CHAPITRE IV
DU POUVOIR JUDICIAIRE


Art. 115

Les contestations qui ont pour objet des droits civils sont exclusivement du ressort des tribunaux.

Art. 116

Les contestations qui ont pour objet des droits politiques sont du ressort des tribunaux, sauf les exceptions établies par la loi.

Art. 117

Nul tribunal, nulle juridiction contentieuse ne peut être établi qu'en vertu d'une loi. Il ne peut être créé de commissions ni de tribunaux extraordinaires, sous quelque dénomination que ce soit.

Art. 118

Il y a pour tout le Saint Empire d'Alnéae une seule Cour de cassation.
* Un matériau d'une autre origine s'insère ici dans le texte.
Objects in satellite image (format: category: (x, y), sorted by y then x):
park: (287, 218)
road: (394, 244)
Cette Cour ne connaît pas du fond des affaires.

Art. 119

Les audiences des tribunaux sont publiques, à moins que cette publicité ne soit dangereuse pour l'ordre ou les moeurs; et, dans ce cas, le tribunal le déclare par un jugement.

En matière de délits politiques et de presse, le huis clos ne peut être prononcé qu'à l'unanimité.

Art. 120

Tout jugement est motivé. Il est prononcé en audience publique.

Art. 121

Le jury est établi en toutes matières criminelles et pour les délits politiques et de presse, à l'exception des délits de presse inspirés par le racisme ou la xénophobie.

Art. 122

§ 1er. Les juges sont indépendants dans l'exercice de leurs compétences juridictionnelles. Le ministère public est indépendant dans l'exercice des recherches et poursuites individuelles, sans préjudice du droit du ministre compétent d'ordonner des poursuites et d'arrêter des directives contraignantes de politique criminelle, y compris en matière de politique de recherche et de poursuite.
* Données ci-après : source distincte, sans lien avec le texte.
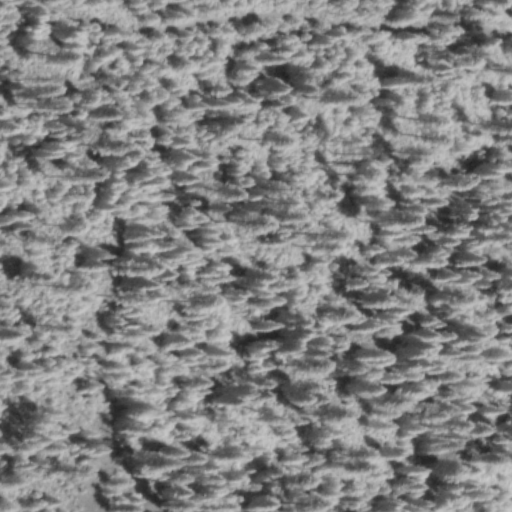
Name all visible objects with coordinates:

§ 2. Il y a pour tout le Saint Empire d'Alnéae un Conseil supérieur de la Justice. Dans l'exercice de ses compétences, le Conseil supérieur de la Justice respecte l'indépendance visée au § 1er.

Le Conseil supérieur de la Justice se compose d'un collège de chaque Royaume de l'Empire. Chaque collège comprend un nombre égal de membres et est composé paritairement, d'une part, de juges et d'officiers du ministère public élus directement par leurs pairs dans les conditions et selon le mode déterminés par la loi, et d'autre part, d'autres membres nommés par la Chambre des Pairs à la majorité des deux tiers des suffrages exprimés, dans les conditions fixées par la loi.
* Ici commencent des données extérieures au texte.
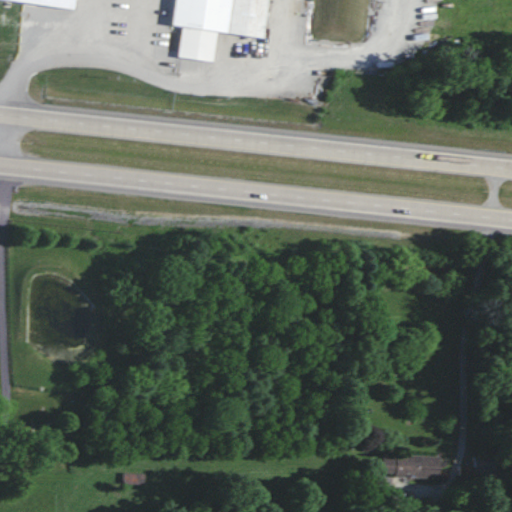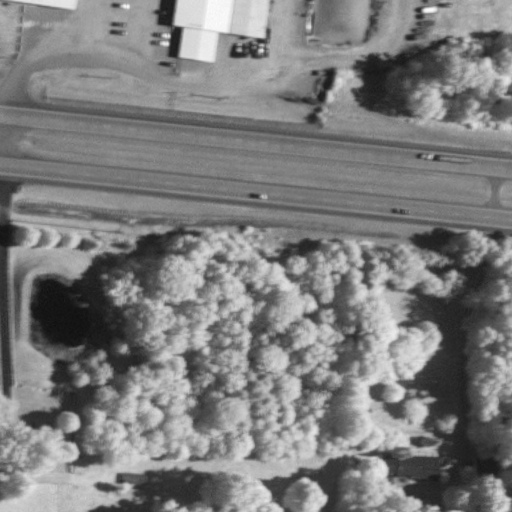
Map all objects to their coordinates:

Au sein de chaque collège, il y a une commission de nomination et de désignation ainsi qu'une commission d'avis et d'enquête, qui sont composées paritairement conformément à la disposition visée à l'alinéa précédent.

La loi précise la composition du Conseil supérieur de la Justice, de ses collèges et de leurs commissions, ainsi que les conditions dans lesquelles et le mode selon lequel ils exercent leurs compétences.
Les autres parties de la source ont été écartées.